# Elk Hunting Boots



## 7mmsendero (Dec 2, 2010)

My favorite is the Fort Lewis duty boot by Danner, mine have made 6 elk hunts since buying them in the late 1990's. They are still in great shape, and you can run in them. I have a pair of elk hunters too, and they are really good in cold weather.


----------



## Burly (Oct 4, 2007)

Thanks again guys.

Any other tips or gear suggestions are appreciated. We are doing a drop camp for a week, and all of us are newbies at this. I know these kind of questions get asked all the time, but you can always learn something from them.


----------



## Canvsbk (Jan 13, 2013)

Get in the best possible shape that you can. Start immediately, do not delay. There's no way to explain the hardship that a downed bull brings.


----------



## 7mmsendero (Dec 2, 2010)

Put vasoline on your feet, it will greatly reduce any chance of blisters.

Practice going as light as possible.

Buy a Rokon, if atv's are legal.


----------



## kdholstein (Dec 12, 2011)

another vote for Danner's, like everyone is saying just break them in. good way to do that is go and push mow some hilly ground. go up, down and sideways on them.


----------



## Wardo (Sep 10, 2007)

Danners are garbage. They don't hold up in rough terrain.


----------



## 7mmsendero (Dec 2, 2010)

Danner, like a lot of shoe companies, makes some of their boots in china. The top of the line boots are still made in Oregon, and you will pay for those boots. The differences between the china danners and American made boots are pretty obvious.
##########
● **YOUR OBJECTIVE**: According to the elk hunting boots thread, where are Danner's top-of-the-line boots still made?
##########
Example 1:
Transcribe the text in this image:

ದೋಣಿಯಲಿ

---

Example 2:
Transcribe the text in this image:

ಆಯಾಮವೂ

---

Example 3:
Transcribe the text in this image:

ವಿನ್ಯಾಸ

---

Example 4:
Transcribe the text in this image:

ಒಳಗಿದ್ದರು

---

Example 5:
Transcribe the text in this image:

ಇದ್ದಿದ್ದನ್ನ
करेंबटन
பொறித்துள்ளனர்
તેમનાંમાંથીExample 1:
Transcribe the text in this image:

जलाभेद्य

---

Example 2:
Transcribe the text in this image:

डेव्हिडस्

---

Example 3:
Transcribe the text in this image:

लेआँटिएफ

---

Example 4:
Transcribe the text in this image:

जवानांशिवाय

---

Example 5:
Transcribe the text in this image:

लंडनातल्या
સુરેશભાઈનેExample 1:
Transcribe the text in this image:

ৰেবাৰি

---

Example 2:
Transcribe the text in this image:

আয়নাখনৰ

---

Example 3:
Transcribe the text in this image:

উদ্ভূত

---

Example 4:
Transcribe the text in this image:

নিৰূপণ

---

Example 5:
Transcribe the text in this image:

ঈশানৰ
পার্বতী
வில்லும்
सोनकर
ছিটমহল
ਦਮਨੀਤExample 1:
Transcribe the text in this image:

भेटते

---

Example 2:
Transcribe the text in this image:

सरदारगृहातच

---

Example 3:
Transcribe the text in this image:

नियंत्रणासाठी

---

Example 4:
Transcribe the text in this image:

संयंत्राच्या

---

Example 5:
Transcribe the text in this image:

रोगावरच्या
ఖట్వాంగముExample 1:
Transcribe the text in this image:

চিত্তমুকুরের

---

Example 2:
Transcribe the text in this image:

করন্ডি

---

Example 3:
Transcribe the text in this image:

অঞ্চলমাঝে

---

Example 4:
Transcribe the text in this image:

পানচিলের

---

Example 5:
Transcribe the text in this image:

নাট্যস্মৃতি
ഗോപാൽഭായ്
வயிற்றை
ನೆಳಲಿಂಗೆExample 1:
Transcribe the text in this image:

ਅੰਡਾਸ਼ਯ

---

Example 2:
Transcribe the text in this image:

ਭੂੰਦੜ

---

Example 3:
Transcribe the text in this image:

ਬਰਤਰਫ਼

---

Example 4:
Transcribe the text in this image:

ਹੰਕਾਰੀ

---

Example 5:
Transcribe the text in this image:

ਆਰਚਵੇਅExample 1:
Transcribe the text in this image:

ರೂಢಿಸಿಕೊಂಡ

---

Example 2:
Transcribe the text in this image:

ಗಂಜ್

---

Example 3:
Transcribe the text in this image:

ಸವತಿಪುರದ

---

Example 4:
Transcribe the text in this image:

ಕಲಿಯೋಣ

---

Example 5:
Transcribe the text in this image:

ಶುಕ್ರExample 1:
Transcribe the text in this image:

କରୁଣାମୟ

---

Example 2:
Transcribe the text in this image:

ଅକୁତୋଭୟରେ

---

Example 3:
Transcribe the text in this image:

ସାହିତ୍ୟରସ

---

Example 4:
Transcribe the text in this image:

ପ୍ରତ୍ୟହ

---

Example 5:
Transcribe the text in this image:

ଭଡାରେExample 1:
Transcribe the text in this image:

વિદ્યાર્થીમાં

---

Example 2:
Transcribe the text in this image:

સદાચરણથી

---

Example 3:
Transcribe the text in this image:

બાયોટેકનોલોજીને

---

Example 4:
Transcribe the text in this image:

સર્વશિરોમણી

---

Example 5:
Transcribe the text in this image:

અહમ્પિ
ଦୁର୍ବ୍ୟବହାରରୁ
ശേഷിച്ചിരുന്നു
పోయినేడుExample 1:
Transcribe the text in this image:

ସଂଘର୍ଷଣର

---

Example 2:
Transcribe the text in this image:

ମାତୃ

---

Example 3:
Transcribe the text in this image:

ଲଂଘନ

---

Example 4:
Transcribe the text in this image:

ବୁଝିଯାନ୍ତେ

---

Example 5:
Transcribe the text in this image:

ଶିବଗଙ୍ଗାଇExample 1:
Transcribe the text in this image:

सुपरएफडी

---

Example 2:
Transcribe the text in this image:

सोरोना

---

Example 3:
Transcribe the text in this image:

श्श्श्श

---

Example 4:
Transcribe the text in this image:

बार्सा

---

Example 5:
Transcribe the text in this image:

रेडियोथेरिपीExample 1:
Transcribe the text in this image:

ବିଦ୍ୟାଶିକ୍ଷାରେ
##########
● **RESPONSE**: Oregon.